THE RECORDS |
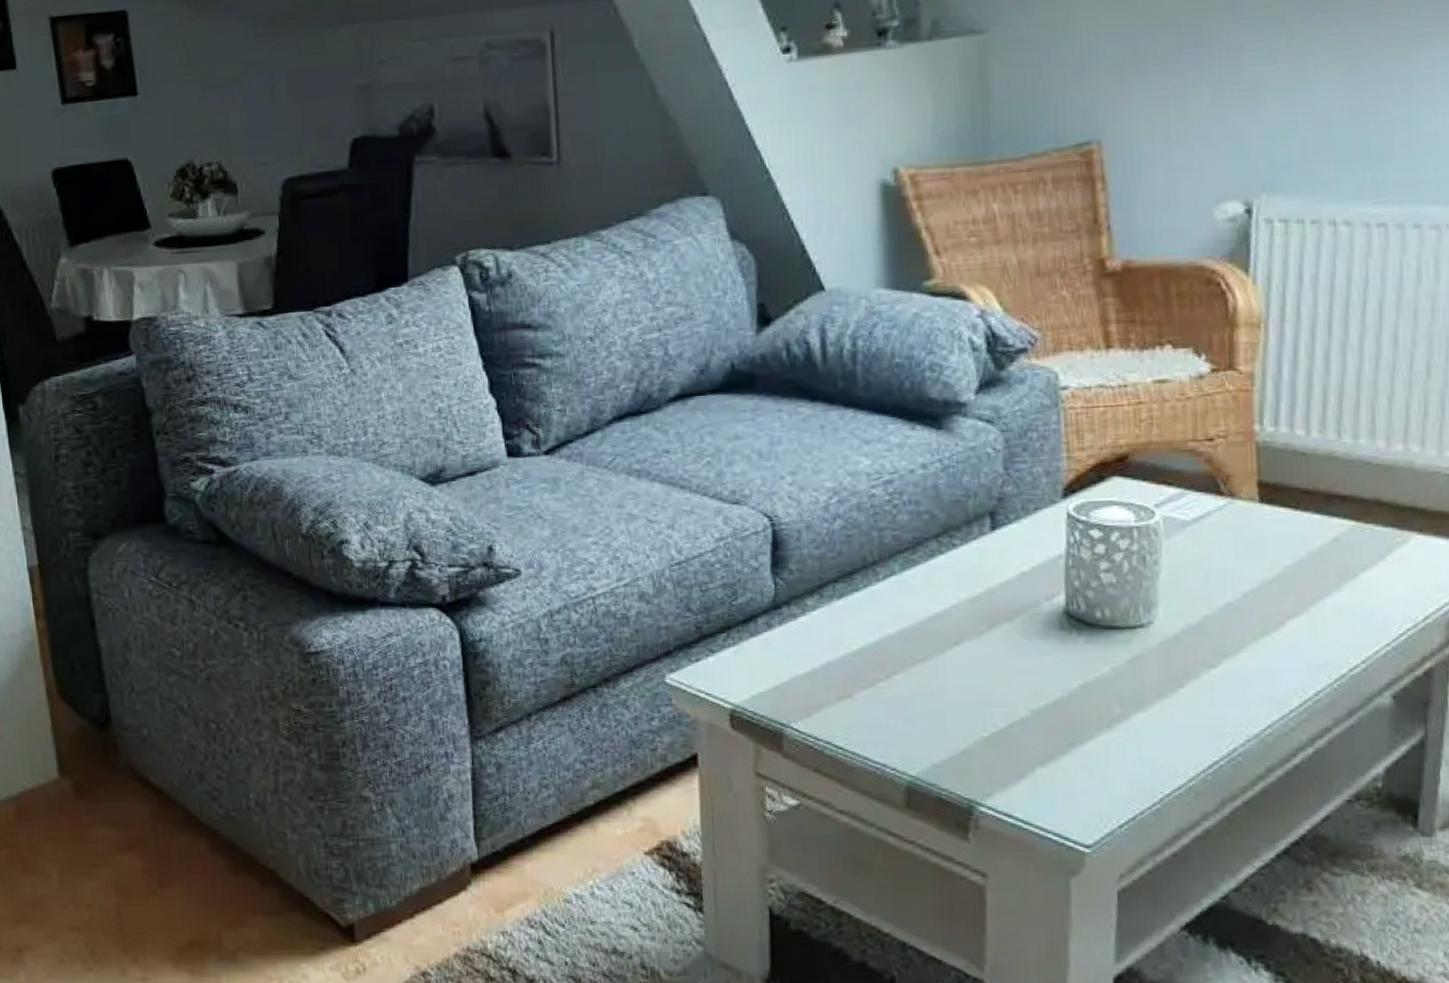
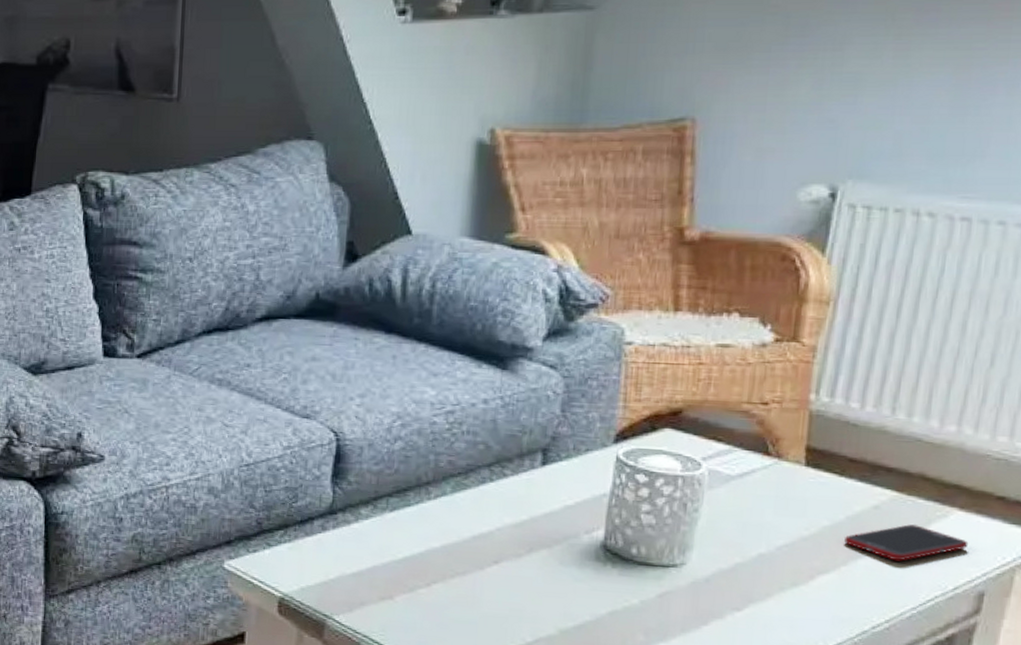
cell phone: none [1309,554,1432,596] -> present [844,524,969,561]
==
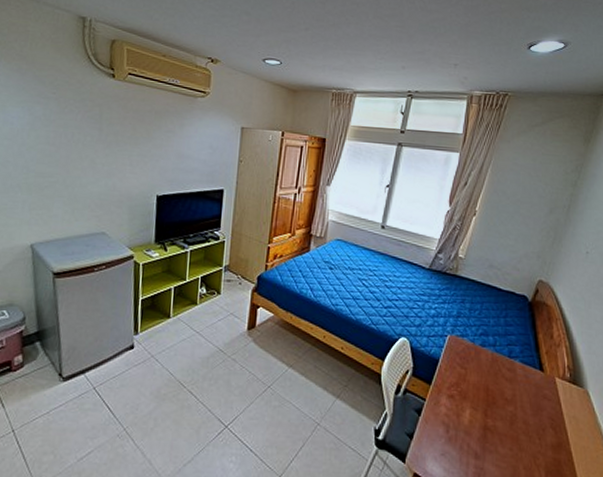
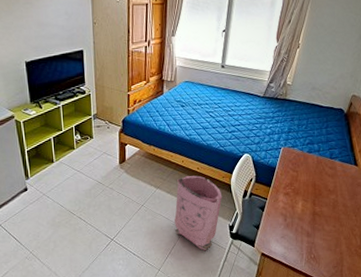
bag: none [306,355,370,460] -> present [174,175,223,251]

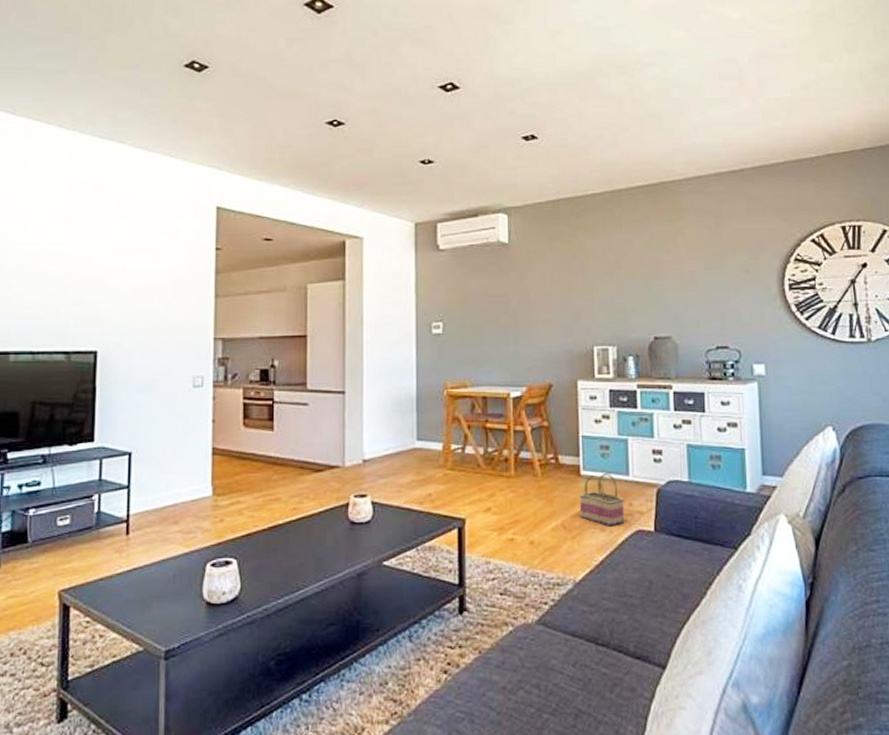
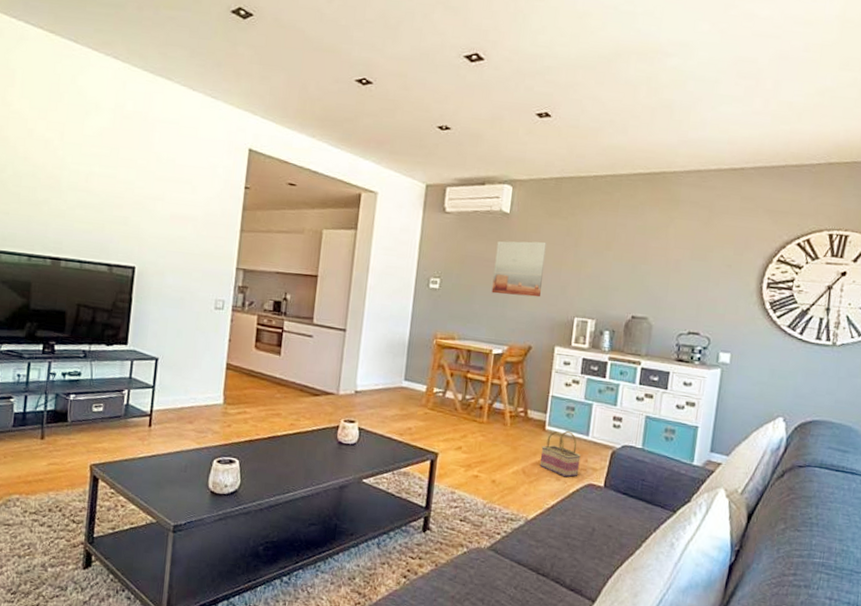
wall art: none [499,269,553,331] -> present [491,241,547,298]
--
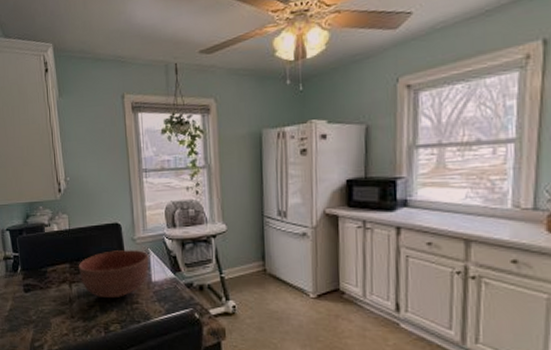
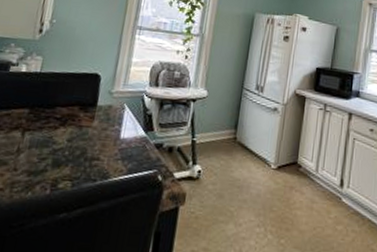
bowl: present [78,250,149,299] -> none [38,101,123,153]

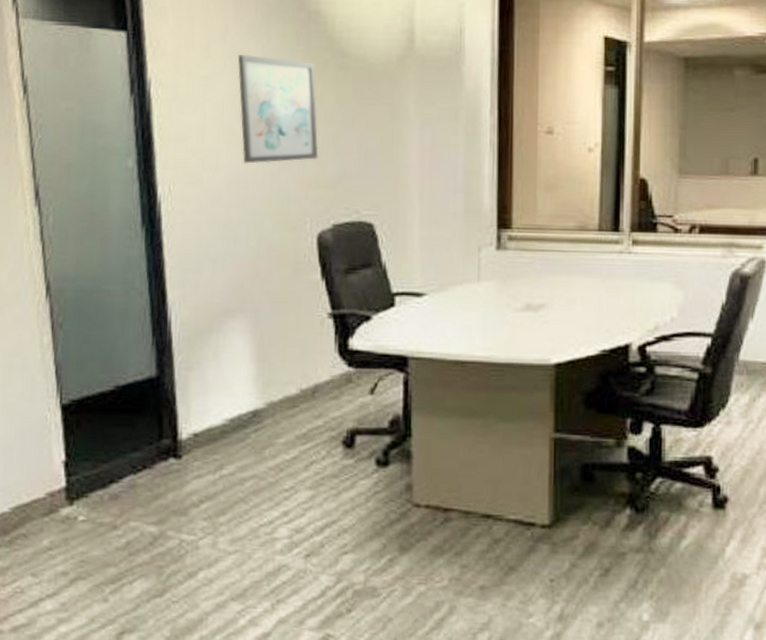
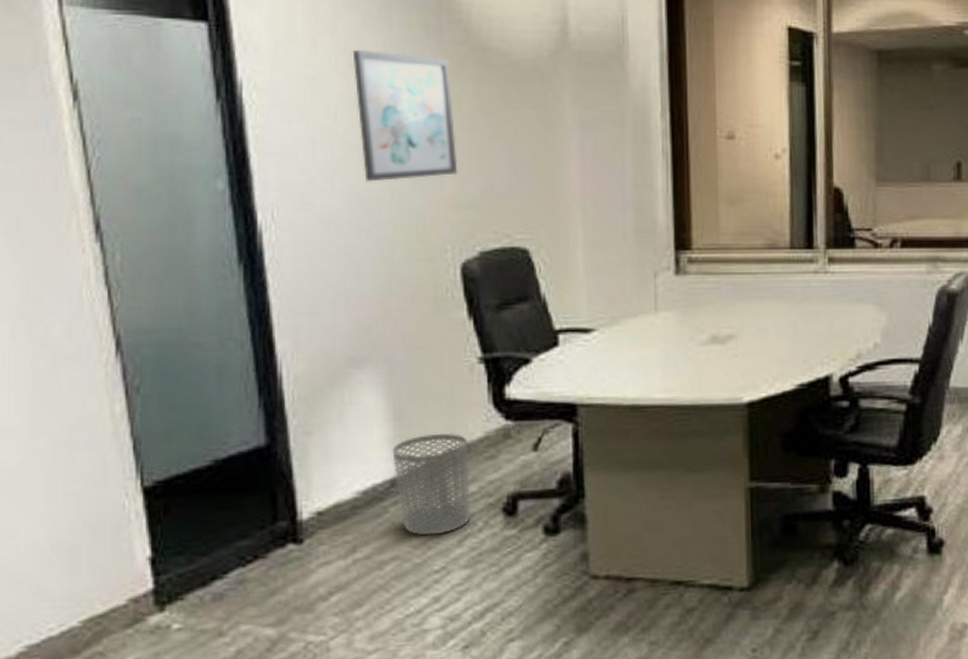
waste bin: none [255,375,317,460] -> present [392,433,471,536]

PROBLEM DESCRIPTION | Your reply should hold nothing but the lines above, from the one containing "bowl: present [78,250,149,299]" to the one containing "waste bin: none", reproduced exactly minus the pictures.

SOLUTION FOR THIS TASK |
bowl: present [78,250,149,299] -> none [38,101,123,153]

waste bin: none [255,375,317,460] -> present [392,433,471,536]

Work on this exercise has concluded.